TASK ITEM:
Lines from the listing below that contain the string "Jamestown" are to be reported.
═══ DATA FOR REVIEW
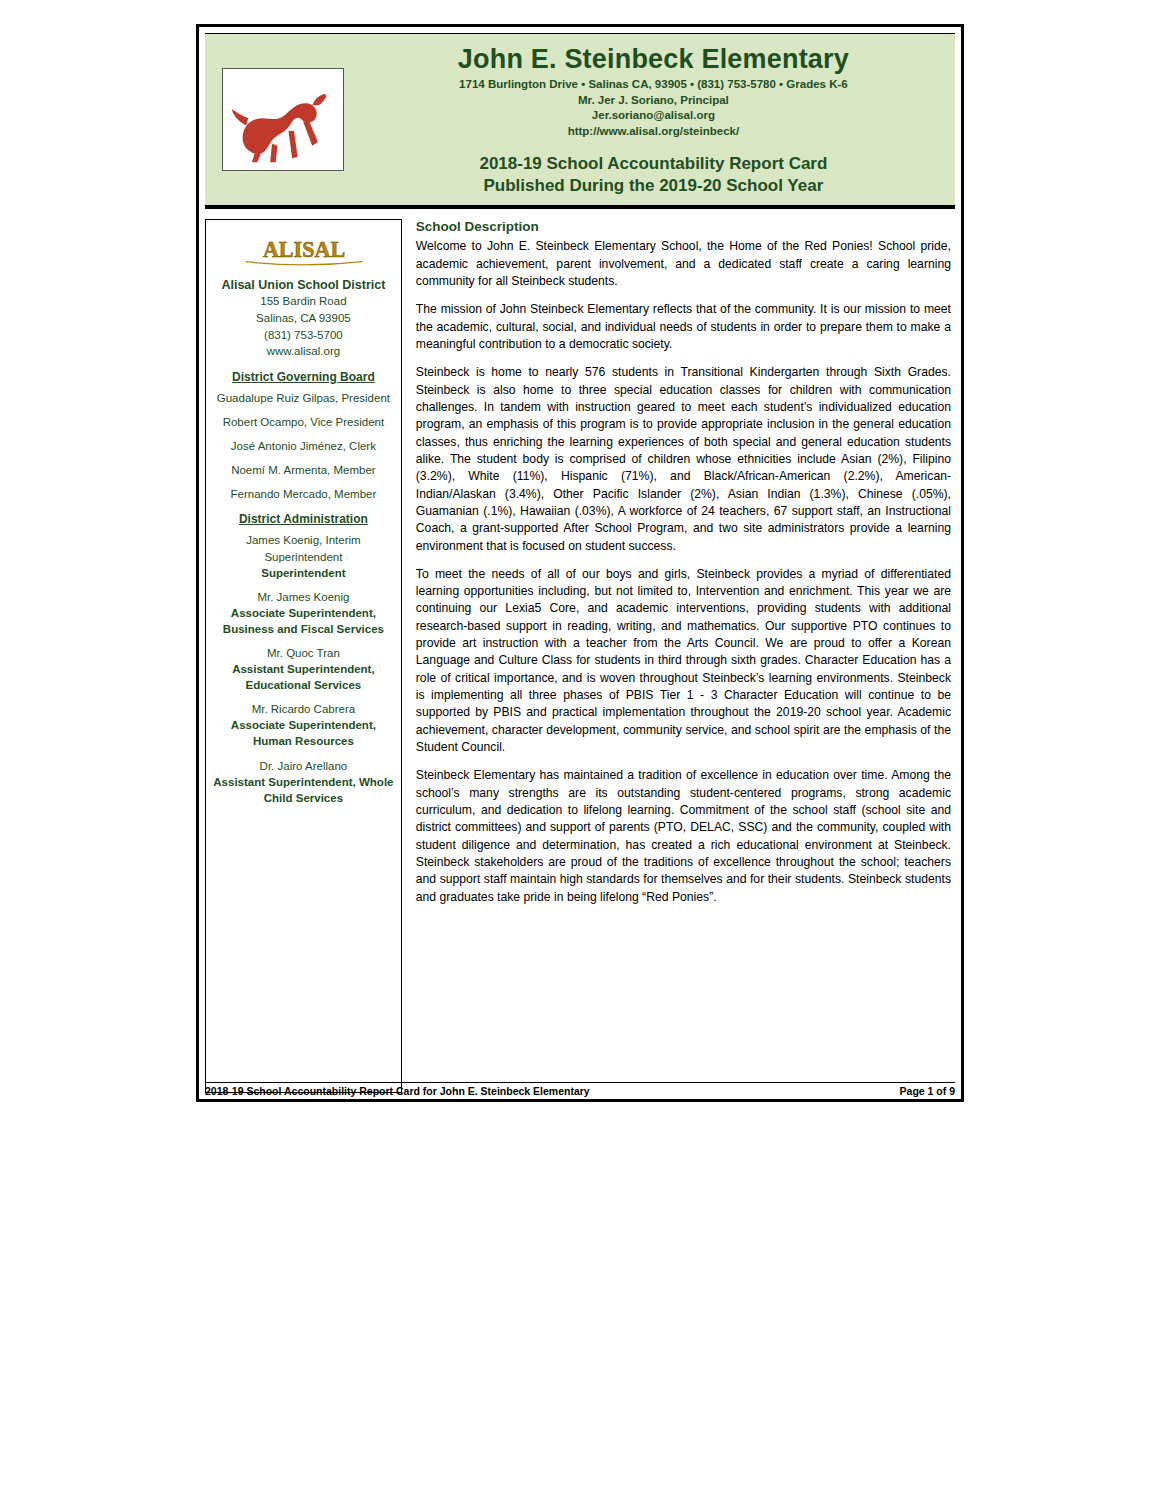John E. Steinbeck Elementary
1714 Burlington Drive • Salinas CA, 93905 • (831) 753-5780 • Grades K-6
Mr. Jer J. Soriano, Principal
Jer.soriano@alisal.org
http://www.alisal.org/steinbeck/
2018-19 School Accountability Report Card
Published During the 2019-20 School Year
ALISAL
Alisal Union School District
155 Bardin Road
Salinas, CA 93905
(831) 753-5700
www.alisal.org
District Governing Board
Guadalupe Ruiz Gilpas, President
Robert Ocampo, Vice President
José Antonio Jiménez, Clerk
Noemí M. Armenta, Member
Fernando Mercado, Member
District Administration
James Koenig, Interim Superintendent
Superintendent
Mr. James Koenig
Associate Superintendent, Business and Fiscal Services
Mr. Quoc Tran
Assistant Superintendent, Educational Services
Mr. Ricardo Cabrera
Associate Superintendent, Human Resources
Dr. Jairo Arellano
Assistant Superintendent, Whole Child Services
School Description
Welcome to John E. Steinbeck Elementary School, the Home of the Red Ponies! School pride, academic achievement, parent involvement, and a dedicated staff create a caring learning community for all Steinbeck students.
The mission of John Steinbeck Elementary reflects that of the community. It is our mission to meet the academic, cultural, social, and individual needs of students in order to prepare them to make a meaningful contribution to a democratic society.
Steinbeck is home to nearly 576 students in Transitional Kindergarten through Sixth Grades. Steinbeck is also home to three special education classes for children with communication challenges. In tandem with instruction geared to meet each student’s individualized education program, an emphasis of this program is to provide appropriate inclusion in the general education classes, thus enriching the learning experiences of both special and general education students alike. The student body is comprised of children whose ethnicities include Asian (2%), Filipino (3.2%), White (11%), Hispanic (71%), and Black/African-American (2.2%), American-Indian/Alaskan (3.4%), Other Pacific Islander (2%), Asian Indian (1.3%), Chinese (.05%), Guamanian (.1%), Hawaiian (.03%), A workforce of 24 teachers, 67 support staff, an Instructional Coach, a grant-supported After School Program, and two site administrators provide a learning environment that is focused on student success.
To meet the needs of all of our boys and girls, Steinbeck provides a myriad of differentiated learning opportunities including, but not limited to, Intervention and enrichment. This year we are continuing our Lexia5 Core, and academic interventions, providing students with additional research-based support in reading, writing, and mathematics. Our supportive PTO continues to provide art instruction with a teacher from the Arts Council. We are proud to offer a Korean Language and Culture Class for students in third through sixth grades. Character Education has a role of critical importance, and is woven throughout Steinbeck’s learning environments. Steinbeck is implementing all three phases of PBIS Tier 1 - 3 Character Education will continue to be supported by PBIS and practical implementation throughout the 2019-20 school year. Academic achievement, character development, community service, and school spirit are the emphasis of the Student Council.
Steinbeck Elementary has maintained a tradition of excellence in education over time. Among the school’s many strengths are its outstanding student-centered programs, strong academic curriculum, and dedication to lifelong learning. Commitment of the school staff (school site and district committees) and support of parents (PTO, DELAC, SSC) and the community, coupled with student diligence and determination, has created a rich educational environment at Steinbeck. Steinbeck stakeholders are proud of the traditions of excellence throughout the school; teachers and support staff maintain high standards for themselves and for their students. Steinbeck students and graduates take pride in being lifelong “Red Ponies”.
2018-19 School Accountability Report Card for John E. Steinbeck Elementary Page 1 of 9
══════
═══ DATA FOR REVIEW
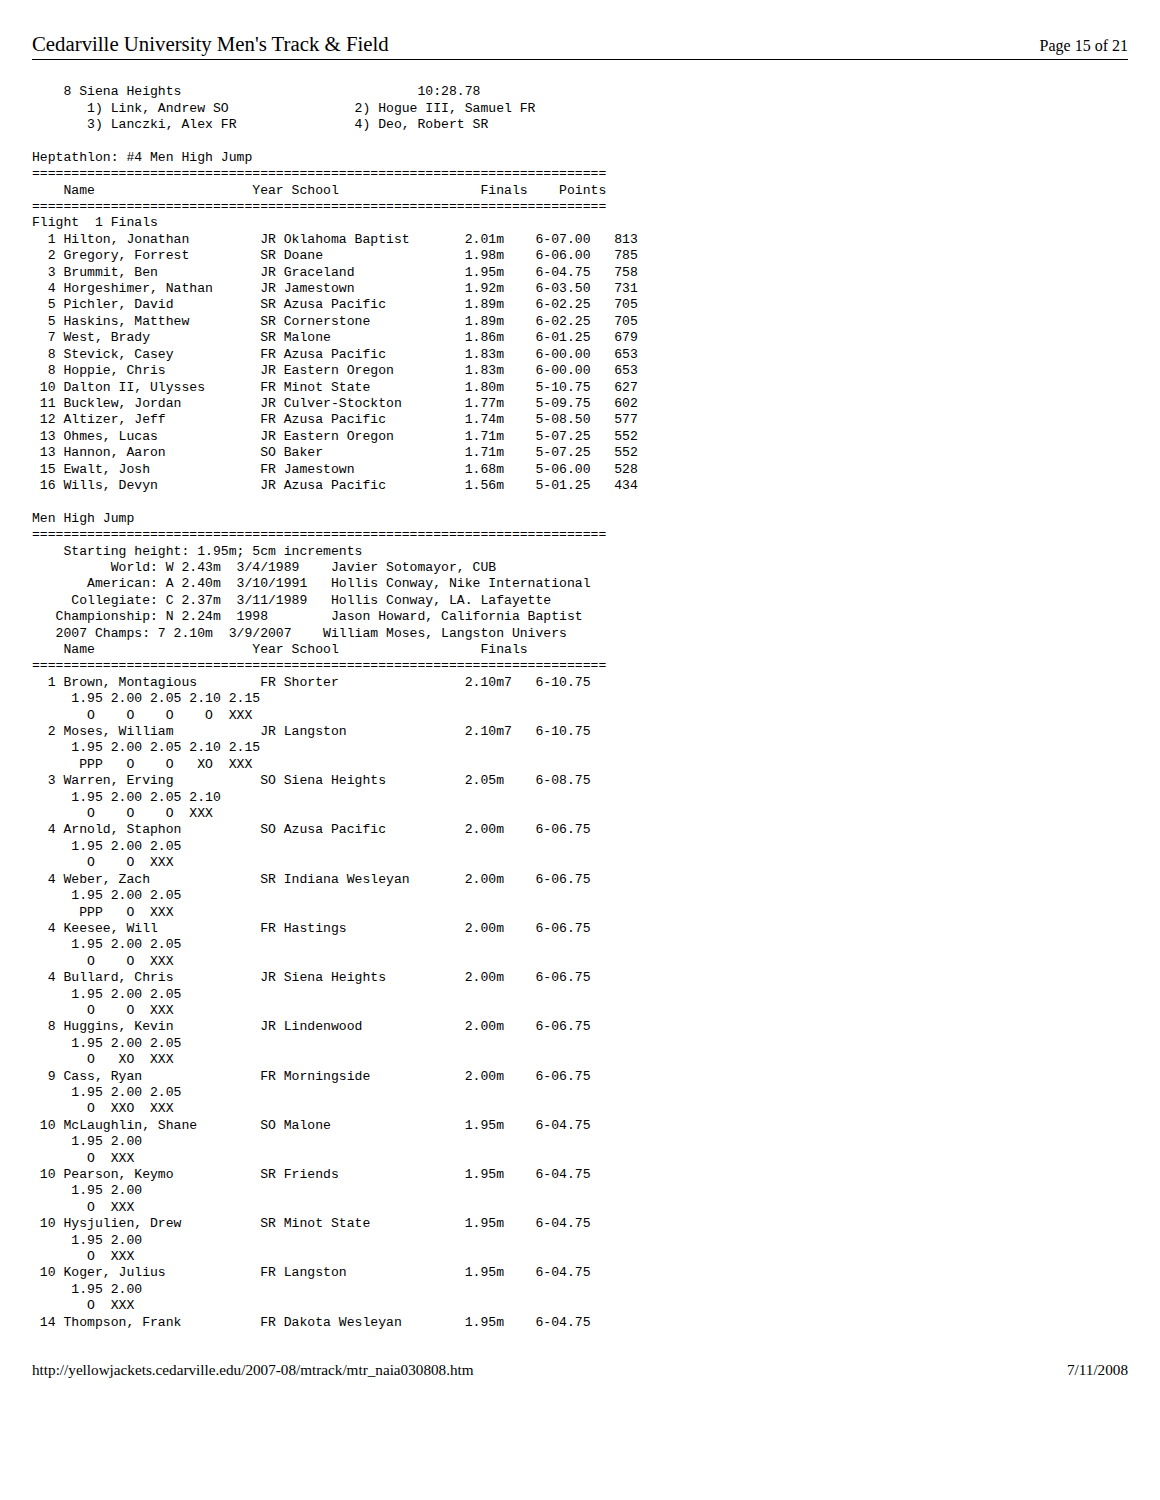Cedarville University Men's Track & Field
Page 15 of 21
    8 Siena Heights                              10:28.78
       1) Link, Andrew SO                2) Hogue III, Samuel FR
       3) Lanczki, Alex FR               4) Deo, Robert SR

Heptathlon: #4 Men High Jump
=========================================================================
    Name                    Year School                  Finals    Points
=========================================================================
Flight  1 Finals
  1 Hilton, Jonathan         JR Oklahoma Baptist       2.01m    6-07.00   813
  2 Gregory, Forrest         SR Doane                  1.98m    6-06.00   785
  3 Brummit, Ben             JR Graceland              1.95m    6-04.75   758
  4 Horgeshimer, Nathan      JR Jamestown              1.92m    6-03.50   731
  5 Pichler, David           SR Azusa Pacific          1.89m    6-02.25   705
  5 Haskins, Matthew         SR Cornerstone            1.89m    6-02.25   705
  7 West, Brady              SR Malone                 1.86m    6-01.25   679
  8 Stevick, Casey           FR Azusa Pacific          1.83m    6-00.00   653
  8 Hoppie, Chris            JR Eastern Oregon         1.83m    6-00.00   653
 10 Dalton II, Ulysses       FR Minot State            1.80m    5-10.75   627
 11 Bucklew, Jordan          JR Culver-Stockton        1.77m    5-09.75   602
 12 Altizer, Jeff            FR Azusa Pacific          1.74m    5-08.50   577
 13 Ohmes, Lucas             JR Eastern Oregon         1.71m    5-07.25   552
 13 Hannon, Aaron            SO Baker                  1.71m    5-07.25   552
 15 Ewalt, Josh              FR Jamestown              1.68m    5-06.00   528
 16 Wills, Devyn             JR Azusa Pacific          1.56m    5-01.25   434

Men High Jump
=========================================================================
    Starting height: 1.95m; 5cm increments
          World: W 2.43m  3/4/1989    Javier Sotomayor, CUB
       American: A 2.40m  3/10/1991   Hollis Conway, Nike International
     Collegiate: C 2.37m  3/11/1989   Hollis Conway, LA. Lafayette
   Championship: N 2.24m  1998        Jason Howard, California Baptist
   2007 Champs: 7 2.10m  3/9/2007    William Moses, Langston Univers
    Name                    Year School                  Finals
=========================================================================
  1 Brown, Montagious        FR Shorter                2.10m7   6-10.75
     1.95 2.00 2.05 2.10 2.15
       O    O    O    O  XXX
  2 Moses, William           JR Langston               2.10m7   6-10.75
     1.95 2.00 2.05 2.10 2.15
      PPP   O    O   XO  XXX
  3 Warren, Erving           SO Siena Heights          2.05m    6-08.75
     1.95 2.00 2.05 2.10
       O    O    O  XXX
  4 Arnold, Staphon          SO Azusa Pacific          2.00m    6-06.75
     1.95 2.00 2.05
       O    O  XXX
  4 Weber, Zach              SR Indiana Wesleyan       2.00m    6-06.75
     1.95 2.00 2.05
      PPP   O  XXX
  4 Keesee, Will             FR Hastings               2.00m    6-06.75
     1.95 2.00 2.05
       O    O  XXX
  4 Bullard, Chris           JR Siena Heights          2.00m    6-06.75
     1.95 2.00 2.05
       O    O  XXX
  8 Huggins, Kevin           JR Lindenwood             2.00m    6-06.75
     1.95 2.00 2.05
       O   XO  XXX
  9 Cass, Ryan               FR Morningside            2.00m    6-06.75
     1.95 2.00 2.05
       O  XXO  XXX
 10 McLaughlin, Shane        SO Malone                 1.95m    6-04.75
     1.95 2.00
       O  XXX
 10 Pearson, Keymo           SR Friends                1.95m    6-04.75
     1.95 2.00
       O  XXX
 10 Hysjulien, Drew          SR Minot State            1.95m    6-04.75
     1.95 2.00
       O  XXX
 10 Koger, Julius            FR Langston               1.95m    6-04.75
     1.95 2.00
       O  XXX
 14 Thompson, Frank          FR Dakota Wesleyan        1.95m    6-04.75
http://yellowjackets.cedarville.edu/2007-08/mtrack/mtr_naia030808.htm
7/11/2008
══════
RESULT FOR THIS TASK:
  4 Horgeshimer, Nathan      JR Jamestown              1.92m    6-03.50   731
 15 Ewalt, Josh              FR Jamestown              1.68m    5-06.00   528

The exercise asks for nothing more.